→ **Task prompt**: Lines from the records below that contain the word "wrist" are to be copied out.

···

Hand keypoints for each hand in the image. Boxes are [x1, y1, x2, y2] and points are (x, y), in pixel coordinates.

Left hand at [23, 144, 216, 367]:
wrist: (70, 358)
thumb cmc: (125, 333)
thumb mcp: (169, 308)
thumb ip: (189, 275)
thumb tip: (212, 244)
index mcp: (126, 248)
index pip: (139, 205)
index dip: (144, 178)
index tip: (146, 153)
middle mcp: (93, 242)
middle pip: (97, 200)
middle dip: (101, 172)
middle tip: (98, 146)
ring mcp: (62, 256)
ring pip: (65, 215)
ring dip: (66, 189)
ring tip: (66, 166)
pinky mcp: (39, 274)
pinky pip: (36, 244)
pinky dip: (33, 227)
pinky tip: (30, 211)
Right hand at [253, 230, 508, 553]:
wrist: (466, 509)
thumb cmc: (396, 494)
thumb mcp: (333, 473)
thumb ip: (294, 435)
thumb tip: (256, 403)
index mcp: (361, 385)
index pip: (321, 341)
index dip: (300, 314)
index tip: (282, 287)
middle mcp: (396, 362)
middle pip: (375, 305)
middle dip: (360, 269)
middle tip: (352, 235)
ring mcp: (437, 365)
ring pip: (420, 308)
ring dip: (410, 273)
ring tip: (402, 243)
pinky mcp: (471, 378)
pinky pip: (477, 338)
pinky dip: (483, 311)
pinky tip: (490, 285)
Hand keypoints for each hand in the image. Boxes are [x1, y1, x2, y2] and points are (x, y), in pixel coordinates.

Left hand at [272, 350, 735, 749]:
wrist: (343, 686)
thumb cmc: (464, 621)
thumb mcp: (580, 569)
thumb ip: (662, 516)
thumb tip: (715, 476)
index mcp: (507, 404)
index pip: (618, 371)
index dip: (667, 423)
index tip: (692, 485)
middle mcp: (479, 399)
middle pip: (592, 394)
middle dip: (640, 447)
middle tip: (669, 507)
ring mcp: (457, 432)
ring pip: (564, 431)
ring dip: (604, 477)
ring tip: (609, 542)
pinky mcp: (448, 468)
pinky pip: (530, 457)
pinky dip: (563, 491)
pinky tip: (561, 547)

···

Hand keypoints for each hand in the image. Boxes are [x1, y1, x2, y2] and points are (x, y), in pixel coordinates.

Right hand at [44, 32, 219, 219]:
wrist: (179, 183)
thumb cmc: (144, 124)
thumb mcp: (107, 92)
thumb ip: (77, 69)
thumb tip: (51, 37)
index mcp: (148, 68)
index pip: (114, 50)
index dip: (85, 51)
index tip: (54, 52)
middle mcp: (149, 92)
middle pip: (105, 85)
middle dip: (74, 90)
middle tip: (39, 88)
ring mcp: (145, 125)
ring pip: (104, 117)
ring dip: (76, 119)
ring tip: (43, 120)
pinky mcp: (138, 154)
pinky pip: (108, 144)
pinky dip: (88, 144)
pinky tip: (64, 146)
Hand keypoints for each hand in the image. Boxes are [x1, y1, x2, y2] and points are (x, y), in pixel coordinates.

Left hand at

···

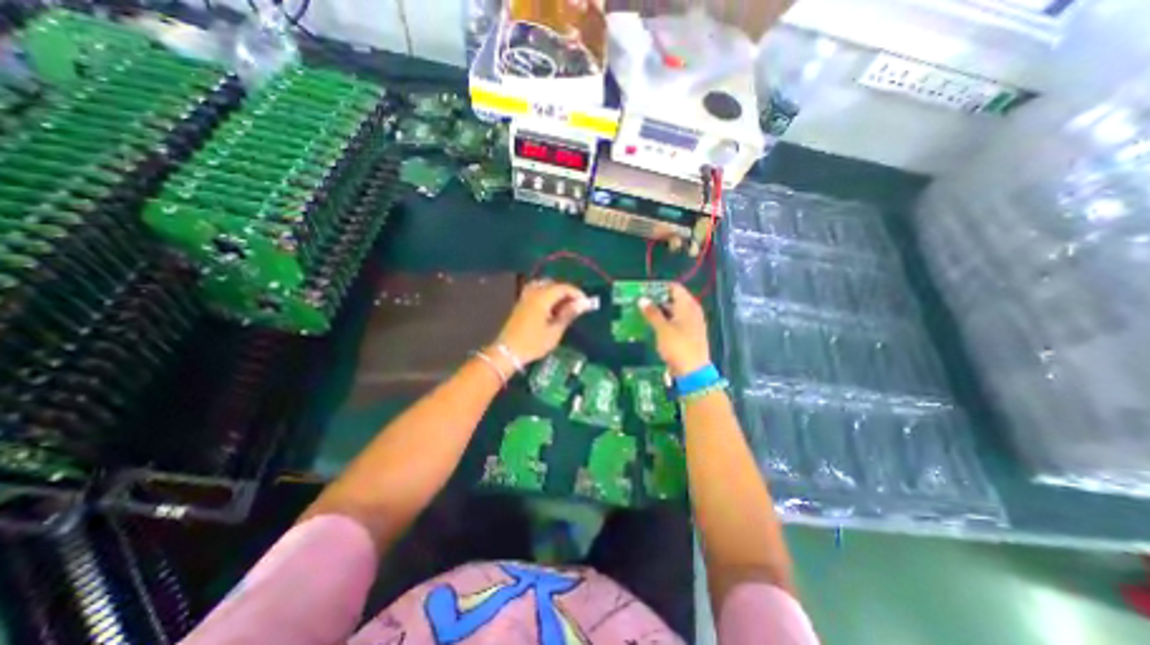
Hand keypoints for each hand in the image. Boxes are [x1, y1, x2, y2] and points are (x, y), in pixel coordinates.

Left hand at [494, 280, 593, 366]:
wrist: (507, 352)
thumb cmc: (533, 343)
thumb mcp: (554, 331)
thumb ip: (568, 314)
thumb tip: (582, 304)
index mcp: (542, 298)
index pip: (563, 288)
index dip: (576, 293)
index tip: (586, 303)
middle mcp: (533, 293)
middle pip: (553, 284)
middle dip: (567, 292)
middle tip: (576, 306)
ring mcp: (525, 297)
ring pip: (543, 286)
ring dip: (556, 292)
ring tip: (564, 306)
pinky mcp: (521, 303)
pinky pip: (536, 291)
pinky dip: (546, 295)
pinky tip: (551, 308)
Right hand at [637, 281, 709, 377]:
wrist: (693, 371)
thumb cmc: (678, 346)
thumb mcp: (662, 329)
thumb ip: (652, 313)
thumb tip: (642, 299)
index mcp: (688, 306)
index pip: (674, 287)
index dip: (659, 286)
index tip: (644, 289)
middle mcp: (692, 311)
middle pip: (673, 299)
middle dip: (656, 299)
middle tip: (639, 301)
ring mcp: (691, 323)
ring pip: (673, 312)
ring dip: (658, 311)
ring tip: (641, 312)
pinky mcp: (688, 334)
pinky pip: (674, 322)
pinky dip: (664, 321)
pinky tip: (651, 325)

···

→ **Answer section**:
wrist: (70, 358)
wrist: (466, 509)
wrist: (343, 686)
wrist: (179, 183)
wrist: (507, 352)
wrist: (693, 371)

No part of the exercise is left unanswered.